How Do the Division Winners Perform the Following Season?

In MLB, using the Lahman package, I collected the winning fraction and the winning fraction in the following season for all division winners from 1969 through 2021. For the 265 division winners, the proportion that had a lower winning fraction the following season was 0.751. The average drop in winning fraction was 0.0435.

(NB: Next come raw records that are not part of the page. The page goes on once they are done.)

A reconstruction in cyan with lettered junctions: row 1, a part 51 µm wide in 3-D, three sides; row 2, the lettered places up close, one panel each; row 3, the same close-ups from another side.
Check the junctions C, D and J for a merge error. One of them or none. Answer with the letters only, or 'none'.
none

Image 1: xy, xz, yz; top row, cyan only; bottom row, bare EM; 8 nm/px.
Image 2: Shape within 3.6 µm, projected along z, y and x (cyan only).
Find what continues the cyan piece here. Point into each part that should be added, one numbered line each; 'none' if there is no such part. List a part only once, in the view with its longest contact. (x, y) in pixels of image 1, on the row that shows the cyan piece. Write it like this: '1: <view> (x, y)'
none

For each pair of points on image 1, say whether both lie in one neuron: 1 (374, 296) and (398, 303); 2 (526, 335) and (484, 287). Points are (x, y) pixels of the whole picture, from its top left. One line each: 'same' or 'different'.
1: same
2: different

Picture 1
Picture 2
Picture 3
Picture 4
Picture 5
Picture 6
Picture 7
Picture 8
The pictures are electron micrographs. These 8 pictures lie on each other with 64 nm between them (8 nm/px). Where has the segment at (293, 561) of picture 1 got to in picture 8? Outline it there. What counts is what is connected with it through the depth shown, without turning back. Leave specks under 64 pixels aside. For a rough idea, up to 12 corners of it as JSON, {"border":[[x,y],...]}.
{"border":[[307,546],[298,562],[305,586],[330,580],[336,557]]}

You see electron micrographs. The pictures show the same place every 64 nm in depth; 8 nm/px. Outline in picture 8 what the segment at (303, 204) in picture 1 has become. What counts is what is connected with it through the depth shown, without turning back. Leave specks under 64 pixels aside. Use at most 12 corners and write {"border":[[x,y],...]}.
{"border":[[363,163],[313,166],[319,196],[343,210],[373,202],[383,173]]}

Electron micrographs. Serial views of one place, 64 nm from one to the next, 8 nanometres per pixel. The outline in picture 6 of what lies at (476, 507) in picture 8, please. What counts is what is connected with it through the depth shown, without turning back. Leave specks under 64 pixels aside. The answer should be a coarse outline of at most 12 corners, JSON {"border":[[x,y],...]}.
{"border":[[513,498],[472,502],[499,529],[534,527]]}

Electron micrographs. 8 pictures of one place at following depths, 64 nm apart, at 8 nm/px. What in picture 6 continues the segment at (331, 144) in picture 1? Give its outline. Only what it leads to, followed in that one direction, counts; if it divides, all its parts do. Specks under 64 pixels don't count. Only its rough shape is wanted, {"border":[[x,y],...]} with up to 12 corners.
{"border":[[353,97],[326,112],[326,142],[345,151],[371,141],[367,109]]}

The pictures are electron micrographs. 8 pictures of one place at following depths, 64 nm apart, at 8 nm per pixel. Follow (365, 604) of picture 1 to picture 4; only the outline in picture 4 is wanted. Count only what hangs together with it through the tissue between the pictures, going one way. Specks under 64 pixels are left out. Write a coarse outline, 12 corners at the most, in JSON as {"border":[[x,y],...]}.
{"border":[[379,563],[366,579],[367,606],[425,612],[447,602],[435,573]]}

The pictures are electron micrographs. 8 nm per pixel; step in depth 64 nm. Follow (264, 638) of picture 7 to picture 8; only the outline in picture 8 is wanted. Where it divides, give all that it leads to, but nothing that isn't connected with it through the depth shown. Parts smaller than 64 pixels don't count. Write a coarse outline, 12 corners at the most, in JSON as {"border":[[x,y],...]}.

I next applied Morris’ model. Using each division winner’s winning fraction, I applied the Bayesian model with Morris’ average team prior and computed the probability of dropping in winning fraction in the following season and the mean drop size. I averaged these computations over the 265 division winners — I found the average probability of dropping in the next season to be 0.745 and the average drop size to be 0.0343. Note that the average drop probability 0.745 from this Bayesian model agrees closely with the actual observed drop fraction of 0.751, but the average drop size of 0.0343 from the model underestimates the observed average drop of 0.0435.

Comments

  • (Morris’ article). In the article, Carl Morris is reviewing the baseball examples (such as the famous Efron and Morris example of simultaneously estimating 18 batting averages) that illustrate multilevel modeling. He used this division winner example to demonstrate the notion of Bayesian shrinkage. It is a relatively simple example of the two-stage Bayesian model that uses familiar data to a baseball fan.
  • (Assumptions in the Bayesian model). There are two key assumptions in the Bayesian model. One is that the strength of the team doesn’t change between the two seasons, and a second is the prior mean that the division-winning team is average. One could use the Shiny app with a prior that reflects the belief that the team is above-average where the prior mean exceeds 0.50. But it is interesting that this use of this average team prior leads to the predictive calculation that 74.5% of the teams will experience a drop in the second season which agrees with the observed percentage drop among the 265 division winners in baseball history.
  • (Shiny code?). The code for this Shiny app PredictWinningFraction() is available as part of my ShinyBaseball package. The app is self-contained, so the interested user can try it out by downloading the single app.R file and placing it in a new folder, launching the app.R file in RStudio, and running the app by use of the runApp() function.